14. RIGHT OF CANCELLATION:
14.1 The Company shall have the right to cancel any contract forthwith by written notice to the Customer/Supplier in the event that the Customer/Supplier is placed under provisional or final liquidation, judicial management or sequestration or commits any act of insolvency or ceases to carry on business. In addition the Company shall be entitled to claim any balance on the purchase price then due and to re-take possession of the goods without prejudice to any right the Company may have to damages.
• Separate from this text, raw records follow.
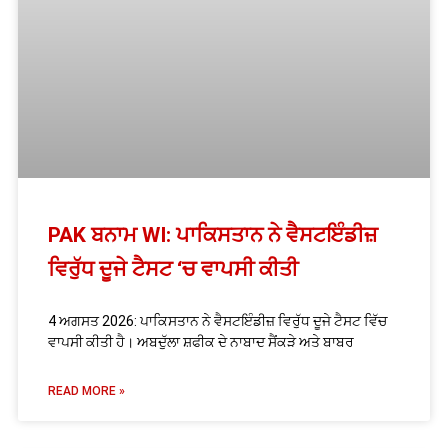
PAK ਬਨਾਮ WI: ਪਾਕਿਸਤਾਨ ਨੇ ਵੈਸਟਇੰਡੀਜ਼
ਵਿਰੁੱਧ ਦੂਜੇ ਟੈਸਟ ‘ਚ ਵਾਪਸੀ ਕੀਤੀ
4 ਅਗਸਤ 2026: ਪਾਕਿਸਤਾਨ ਨੇ ਵੈਸਟਇੰਡੀਜ਼ ਵਿਰੁੱਧ ਦੂਜੇ ਟੈਸਟ ਵਿੱਚ
ਵਾਪਸੀ ਕੀਤੀ ਹੈ। ਅਬਦੁੱਲਾ ਸ਼ਫੀਕ ਦੇ ਨਾਬਾਦ ਸੈਂਕੜੇ ਅਤੇ ਬਾਬਰ
READ MORE »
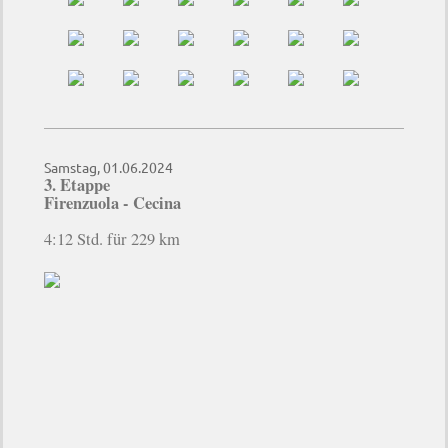
Samstag, 01.06.2024
3. Etappe
Firenzuola - Cecina
4:12 Std. für 229 km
Any payments which have been made prior to termination shall be retained by the Company.
14.2 Further, any contract is subject to cancellation or to variation by reason of Force Majeure from any and every cause whatsoever beyond the Company's control.
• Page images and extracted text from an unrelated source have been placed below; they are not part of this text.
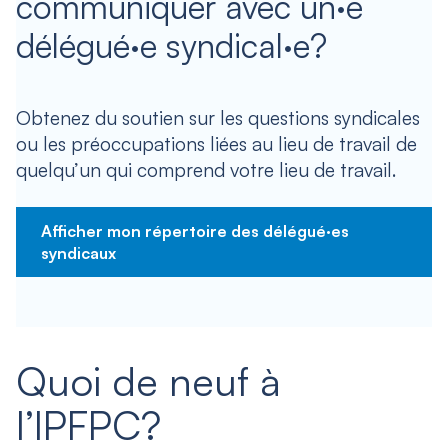
communiquer avec un·e
délégué·e syndical·e?
Obtenez du soutien sur les questions syndicales
ou les préoccupations liées au lieu de travail de
quelqu’un qui comprend votre lieu de travail.
Afficher mon répertoire des délégué·es
syndicaux
Quoi de neuf à
l’IPFPC?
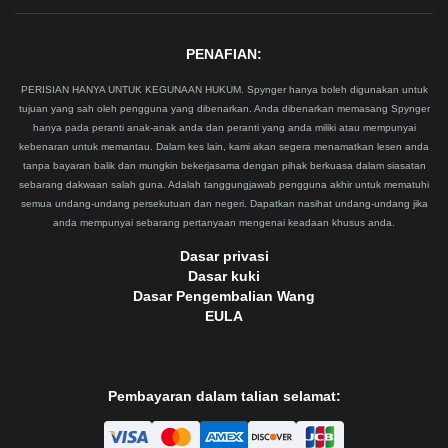
PENAFIAN:
PERISIAN HANYA UNTUK KEGUNAAN HUKUM. Spynger hanya boleh digunakan untuk
tujuan yang sah oleh pengguna yang dibenarkan. Anda dibenarkan memasang Spynger
hanya pada peranti anak-anak anda dan peranti yang anda miliki atau mempunyai
kebenaran untuk memantau. Dalam kes lain, kami akan segera menamatkan lesen anda
tanpa bayaran balik dan mungkin bekerjasama dengan pihak berkuasa dalam siasatan
sebarang dakwaan salah guna. Adalah tanggungjawab pengguna akhir untuk mematuhi
semua undang-undang persekutuan dan negeri. Dapatkan nasihat undang-undang jika
anda mempunyai sebarang pertanyaan mengenai keadaan khusus anda.
Dasar privasi
Dasar kuki
Dasar Pengembalian Wang
EULA
Pembayaran dalam talian selamat:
14.3 Any order resulting from this offer will not be subject to cancellation or variation in whole or in part without the Company’s consent in writing. In the event of the Company accepting cancellation of the order for any reason whatsoever, that acceptance will not prejudice the right of the Company to recover any damage which the Company may have suffered as a result thereof. Evaluation of such expenses or loss shall be in the sole and absolute discretion of the Company.
15.1 Any relaxation of any of the provisions or terms of these Conditions of Contract shall not be binding unless recorded in writing and signed by the duly authorised representative of the Company.
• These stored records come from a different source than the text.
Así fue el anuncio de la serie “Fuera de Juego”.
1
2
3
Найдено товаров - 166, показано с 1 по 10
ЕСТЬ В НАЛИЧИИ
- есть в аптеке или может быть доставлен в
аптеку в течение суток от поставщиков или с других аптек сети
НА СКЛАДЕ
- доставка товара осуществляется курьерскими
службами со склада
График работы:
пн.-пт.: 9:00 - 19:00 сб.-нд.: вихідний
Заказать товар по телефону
15.2 The Company shall not be bound by an express or implied term, representation, warranty, promise or the like not recorded herein or expressly accepted by the Company in writing.
15.3 No extension of time or waiver or relaxation of any of the provisions or terms of this Agreement shall operate as an estoppel against the Company in respect of it’s rights under the Agreement nor shall it preclude the Company from exercising it’s rights strictly in accordance with this Agreement.
15.4 The terms and conditions as highlighted in this document shall remain binding on the successors and/or assigns of the Company and the Customer with the specific proviso that the Customer shall be able to assign without the prior written consent of the Company.
15.5 These terms and conditions and every contract in which they are incorporated, shall be governed by the Laws of Zimbabwe.
15.6 These terms and conditions shall be applicable to previous, present and future purchases made and/or transactions concluded between the Company and the Customer.
15.7 The Customer shall be liable for all costs incurred by the Company in the recovery of any amounts or the enforcement of any rights which it has in respect of the agreement between the parties, including collection commission and costs on an attorney and own client scale and costs of counsel on brief, whether incurred prior to or during the institution of legal proceedings or if judgement has been granted, in connection with the satisfaction or enforcement of such judgement.
These terms and conditions of contract of William Over Photographic (Pvt) Limited and its Subsidiaries and Divisions are applicable to all transactions unless excluded by terms and conditions in a contract entered into willingly by William Over Photographic (Pvt) Limited and/or its Subsidiaries or Divisions with a Customer/Supplier.